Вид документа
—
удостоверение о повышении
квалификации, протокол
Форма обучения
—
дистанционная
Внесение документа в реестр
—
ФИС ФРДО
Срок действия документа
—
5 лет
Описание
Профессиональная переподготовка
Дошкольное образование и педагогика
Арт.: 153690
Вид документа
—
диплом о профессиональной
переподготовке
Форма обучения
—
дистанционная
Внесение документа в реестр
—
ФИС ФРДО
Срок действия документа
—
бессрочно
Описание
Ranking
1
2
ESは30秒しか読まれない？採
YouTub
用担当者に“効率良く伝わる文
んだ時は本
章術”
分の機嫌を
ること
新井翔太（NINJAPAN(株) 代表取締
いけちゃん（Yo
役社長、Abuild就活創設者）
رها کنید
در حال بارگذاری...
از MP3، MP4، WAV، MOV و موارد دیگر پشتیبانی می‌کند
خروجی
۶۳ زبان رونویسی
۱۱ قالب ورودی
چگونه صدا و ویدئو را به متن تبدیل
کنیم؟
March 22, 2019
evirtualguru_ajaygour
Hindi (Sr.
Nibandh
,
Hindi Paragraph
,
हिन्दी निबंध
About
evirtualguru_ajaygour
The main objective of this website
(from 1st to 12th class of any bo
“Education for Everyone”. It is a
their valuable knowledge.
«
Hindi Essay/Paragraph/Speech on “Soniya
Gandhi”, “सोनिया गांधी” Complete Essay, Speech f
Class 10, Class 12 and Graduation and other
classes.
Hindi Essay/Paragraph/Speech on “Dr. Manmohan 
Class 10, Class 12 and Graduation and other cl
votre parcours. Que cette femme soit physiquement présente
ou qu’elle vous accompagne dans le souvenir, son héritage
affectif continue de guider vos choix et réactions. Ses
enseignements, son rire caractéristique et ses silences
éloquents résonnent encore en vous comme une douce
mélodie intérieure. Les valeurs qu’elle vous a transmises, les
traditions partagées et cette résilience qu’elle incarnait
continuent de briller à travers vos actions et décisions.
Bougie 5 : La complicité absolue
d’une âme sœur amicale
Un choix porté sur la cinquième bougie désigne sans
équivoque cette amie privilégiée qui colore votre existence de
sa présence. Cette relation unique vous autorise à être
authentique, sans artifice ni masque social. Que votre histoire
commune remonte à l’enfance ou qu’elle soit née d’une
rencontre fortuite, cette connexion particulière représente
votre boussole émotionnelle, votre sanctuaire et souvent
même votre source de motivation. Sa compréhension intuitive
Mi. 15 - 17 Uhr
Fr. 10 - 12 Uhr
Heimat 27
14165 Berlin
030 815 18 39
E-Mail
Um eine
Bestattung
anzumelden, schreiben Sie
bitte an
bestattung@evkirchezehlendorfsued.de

**Requirement**
Output the data in full, please, exactly as written.

**Solution**
Вид документа
—
удостоверение о повышении
квалификации, протокол
Форма обучения
—
дистанционная
Внесение документа в реестр
—
ФИС ФРДО
Срок действия документа
—
5 лет
Описание
Профессиональная переподготовка
Дошкольное образование и педагогика
Арт.: 153690
Вид документа
—
диплом о профессиональной
переподготовке
Форма обучения
—
дистанционная
Внесение документа в реестр
—
ФИС ФРДО
Срок действия документа
—
бессрочно
Описание
Ranking
1
2
ESは30秒しか読まれない？採
YouTub
用担当者に“効率良く伝わる文
んだ時は本
章術”
分の機嫌を
ること
新井翔太（NINJAPAN(株) 代表取締
いけちゃん（Yo
役社長、Abuild就活創設者）
رها کنید
در حال بارگذاری...
از MP3، MP4، WAV، MOV و موارد دیگر پشتیبانی می‌کند
خروجی
۶۳ زبان رونویسی
۱۱ قالب ورودی
چگونه صدا و ویدئو را به متن تبدیل
کنیم؟
March 22, 2019
evirtualguru_ajaygour
Hindi (Sr.
Nibandh
,
Hindi Paragraph
,
हिन्दी निबंध
About
evirtualguru_ajaygour
The main objective of this website
(from 1st to 12th class of any bo
“Education for Everyone”. It is a
their valuable knowledge.
«
Hindi Essay/Paragraph/Speech on “Soniya
Gandhi”, “सोनिया गांधी” Complete Essay, Speech f
Class 10, Class 12 and Graduation and other
classes.
Hindi Essay/Paragraph/Speech on “Dr. Manmohan 
Class 10, Class 12 and Graduation and other cl
votre parcours. Que cette femme soit physiquement présente
ou qu’elle vous accompagne dans le souvenir, son héritage
affectif continue de guider vos choix et réactions. Ses
enseignements, son rire caractéristique et ses silences
éloquents résonnent encore en vous comme une douce
mélodie intérieure. Les valeurs qu’elle vous a transmises, les
traditions partagées et cette résilience qu’elle incarnait
continuent de briller à travers vos actions et décisions.
Bougie 5 : La complicité absolue
d’une âme sœur amicale
Un choix porté sur la cinquième bougie désigne sans
équivoque cette amie privilégiée qui colore votre existence de
sa présence. Cette relation unique vous autorise à être
authentique, sans artifice ni masque social. Que votre histoire
commune remonte à l’enfance ou qu’elle soit née d’une
rencontre fortuite, cette connexion particulière représente
votre boussole émotionnelle, votre sanctuaire et souvent
même votre source de motivation. Sa compréhension intuitive
Mi. 15 - 17 Uhr
Fr. 10 - 12 Uhr
Heimat 27
14165 Berlin
030 815 18 39
E-Mail
Um eine
Bestattung
anzumelden, schreiben Sie
bitte an
bestattung@evkirchezehlendorfsued.de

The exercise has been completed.